There were many other funny and endearing moments throughout the block walks from the dog that would not stop licking my shoes, the dad that wanted to talk to me about the swings that had been removed two years prior to the PTA mom’s birthday party that I walked in on complete with a full bar. A few of the guests were staff members. They awkwardly pushed their drinks in front of their friends. It was really quite funny. The generosity abounded from home to home as I was offered water, soda, a beer, pizza, tamales, and tri-tip sandwiches. I think I was even offered to go for a swim in a pool. 

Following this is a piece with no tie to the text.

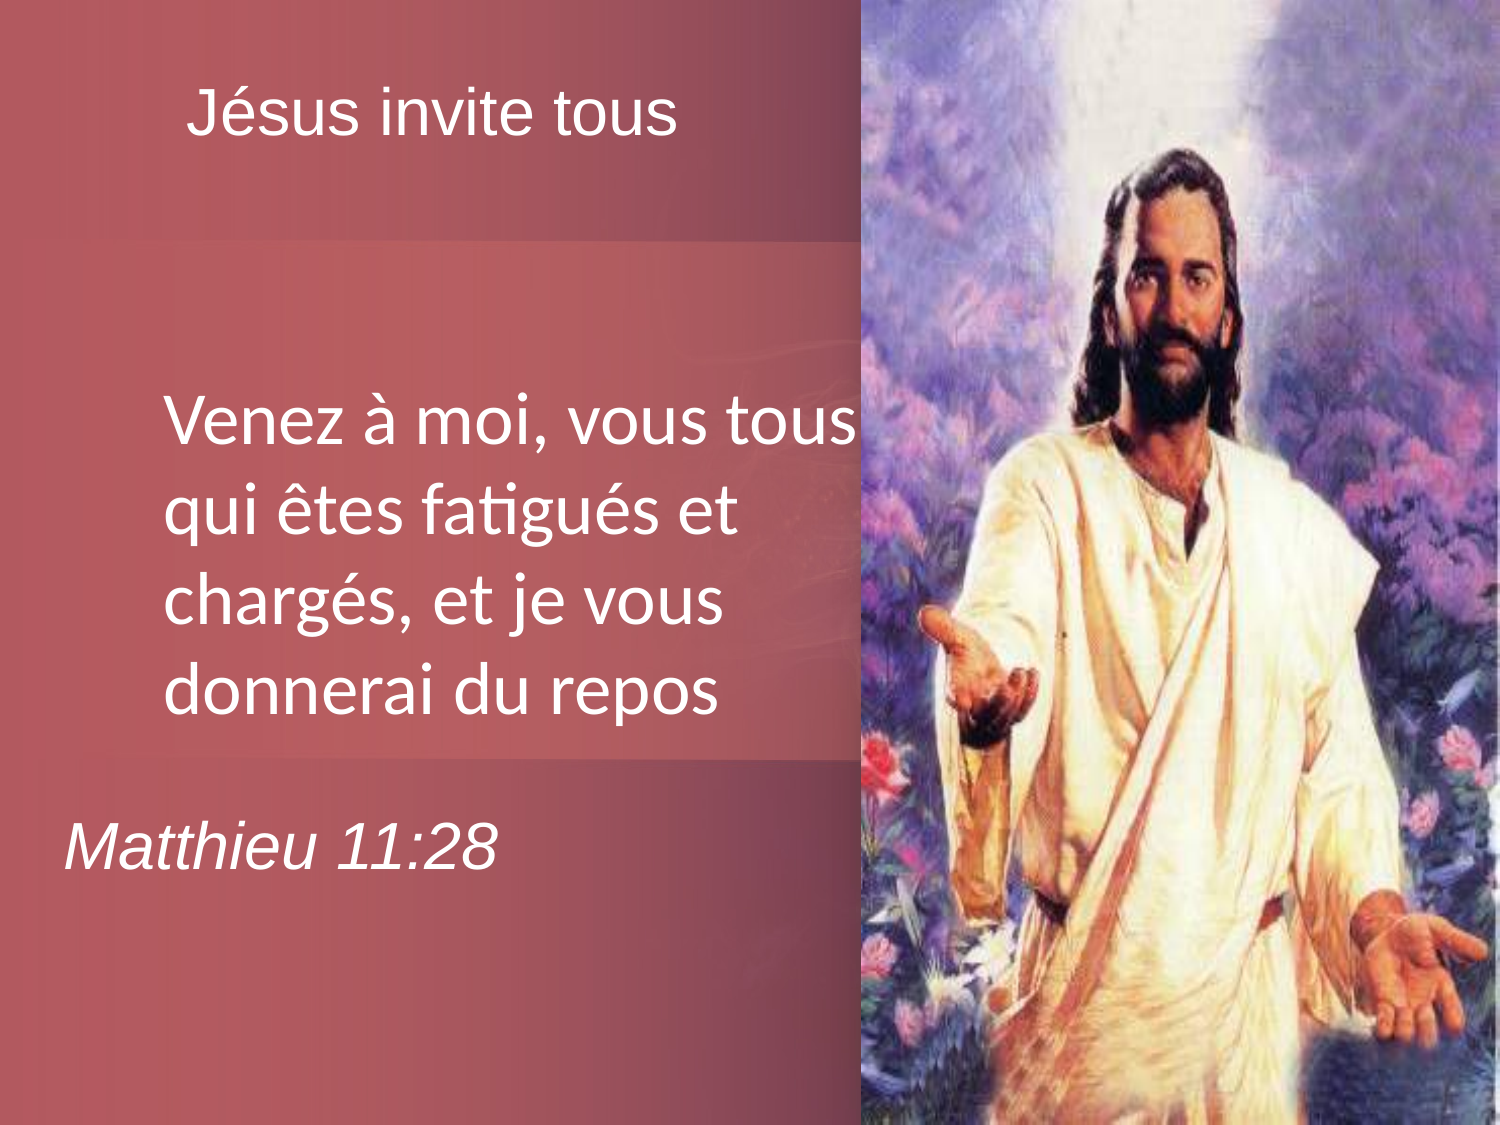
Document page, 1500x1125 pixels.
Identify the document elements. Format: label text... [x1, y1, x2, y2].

It became very evident to me that this little community within Livermore loved their elementary school and really would do anything to support it. Three years later that devotion and love for Rancho would be called upon as we built a running track. Along with many other projects around the school, the Rancho school community fully supported the school. Parents gave financially to support reading programs and counseling programs. They gave hundreds of volunteer hours in support of their children’s school. As a result, along with staff, parents provided services to support students’ academic, physical and social well being. 

Although it was uncomfortable to knock on doors and block walk for three weeks, I was not in my comfort zone until the conversation began. It was without a doubt one of the most rewarding events I have ever experienced in my career. The connections and relationships built would prove to be invaluable. Parents saw I truly cared. For me it filled the piece I was missing leaving my hometown; it provided me with a deep sense of community. I learned stories, I heard amazing things about the staff and the school events that were deeply rooted in tradition. Most of all, I saw the love parents had for their children and how that love represented itself in their care for their child’s education. 

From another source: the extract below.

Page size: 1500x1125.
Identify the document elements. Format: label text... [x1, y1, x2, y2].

“Trust is the glue of life. It’s the most essential ingredient in effective communication. It’s the foundational principle that holds all relationships” Stephan Covey

I tell this story to reinforce the importance of building relationships with parents. Educators make a difference in students’ lives. When we partner with parents and really get to know them the trust and relationship is so much deeper. The relationship between home and school is important and cannot be full of assumptions. As parents, we bring 13 years of a k-12 education with us every time we talk to a teacher or walk on to a school campus; our experiences color the lens we see our child’s education through. As educators, we do the same when we compare or label families and create assumptions based on our own experiences. Assumptions about parents, children or experiences cloud communication and prevent a trusting relationship. When I had a meeting with a parent and I had already been to their house, I did not have to make assumptions. I had a pretty good sense of the relationship and needs. I am not saying all educators need to do home visits. What I am saying is when we take time to get to know our student’s parents it makes for stronger relationships and stronger outcomes.  Raising kids is not only hard work it must be done thoughtfully. When we have good communication between home and school it fosters that thoughtful dialogue and it builds trust. Parents love their kids and they want the best for them. When parents knew I cared about their child they were more willing to partner with me. Home visits are fantastic, but phone calls, conferences, chats on the blacktop are all good, too. Slowing down and listening to one another about the one thing that is important to us, our students….that’s what we need.